─── The data ───

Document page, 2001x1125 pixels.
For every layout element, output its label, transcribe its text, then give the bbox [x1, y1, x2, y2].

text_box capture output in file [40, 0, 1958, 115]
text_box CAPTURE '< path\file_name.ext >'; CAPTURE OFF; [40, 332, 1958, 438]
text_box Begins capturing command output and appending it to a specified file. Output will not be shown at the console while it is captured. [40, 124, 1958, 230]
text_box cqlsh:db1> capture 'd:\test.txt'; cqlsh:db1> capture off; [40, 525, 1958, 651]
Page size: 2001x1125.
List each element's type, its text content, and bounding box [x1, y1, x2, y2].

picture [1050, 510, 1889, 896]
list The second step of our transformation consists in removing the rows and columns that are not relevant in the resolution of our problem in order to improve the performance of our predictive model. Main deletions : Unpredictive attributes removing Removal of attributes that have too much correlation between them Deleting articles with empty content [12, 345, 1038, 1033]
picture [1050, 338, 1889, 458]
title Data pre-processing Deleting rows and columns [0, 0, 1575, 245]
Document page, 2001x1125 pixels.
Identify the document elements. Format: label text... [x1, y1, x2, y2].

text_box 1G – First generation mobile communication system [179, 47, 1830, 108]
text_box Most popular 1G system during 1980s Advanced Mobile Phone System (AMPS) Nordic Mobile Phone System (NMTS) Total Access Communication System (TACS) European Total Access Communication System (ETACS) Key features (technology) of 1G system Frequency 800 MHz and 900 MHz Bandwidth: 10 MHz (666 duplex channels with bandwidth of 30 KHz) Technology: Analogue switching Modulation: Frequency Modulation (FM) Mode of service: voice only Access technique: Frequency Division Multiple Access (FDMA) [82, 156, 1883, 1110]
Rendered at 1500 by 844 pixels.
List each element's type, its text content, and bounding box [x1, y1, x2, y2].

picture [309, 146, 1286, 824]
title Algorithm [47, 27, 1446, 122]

───

Would you please give all of the records again exactly as they stand?

- Problem solution:
Document page, 2001x1125 pixels.
For every layout element, output its label, transcribe its text, then give the bbox [x1, y1, x2, y2].

text_box capture output in file [40, 0, 1958, 115]
text_box CAPTURE '< path\file_name.ext >'; CAPTURE OFF; [40, 332, 1958, 438]
text_box Begins capturing command output and appending it to a specified file. Output will not be shown at the console while it is captured. [40, 124, 1958, 230]
text_box cqlsh:db1> capture 'd:\test.txt'; cqlsh:db1> capture off; [40, 525, 1958, 651]
Page size: 2001x1125.
List each element's type, its text content, and bounding box [x1, y1, x2, y2].

picture [1050, 510, 1889, 896]
list The second step of our transformation consists in removing the rows and columns that are not relevant in the resolution of our problem in order to improve the performance of our predictive model. Main deletions : Unpredictive attributes removing Removal of attributes that have too much correlation between them Deleting articles with empty content [12, 345, 1038, 1033]
picture [1050, 338, 1889, 458]
title Data pre-processing Deleting rows and columns [0, 0, 1575, 245]
Document page, 2001x1125 pixels.
Identify the document elements. Format: label text... [x1, y1, x2, y2].

text_box 1G – First generation mobile communication system [179, 47, 1830, 108]
text_box Most popular 1G system during 1980s Advanced Mobile Phone System (AMPS) Nordic Mobile Phone System (NMTS) Total Access Communication System (TACS) European Total Access Communication System (ETACS) Key features (technology) of 1G system Frequency 800 MHz and 900 MHz Bandwidth: 10 MHz (666 duplex channels with bandwidth of 30 KHz) Technology: Analogue switching Modulation: Frequency Modulation (FM) Mode of service: voice only Access technique: Frequency Division Multiple Access (FDMA) [82, 156, 1883, 1110]
Rendered at 1500 by 844 pixels.
List each element's type, its text content, and bounding box [x1, y1, x2, y2].

picture [309, 146, 1286, 824]
title Algorithm [47, 27, 1446, 122]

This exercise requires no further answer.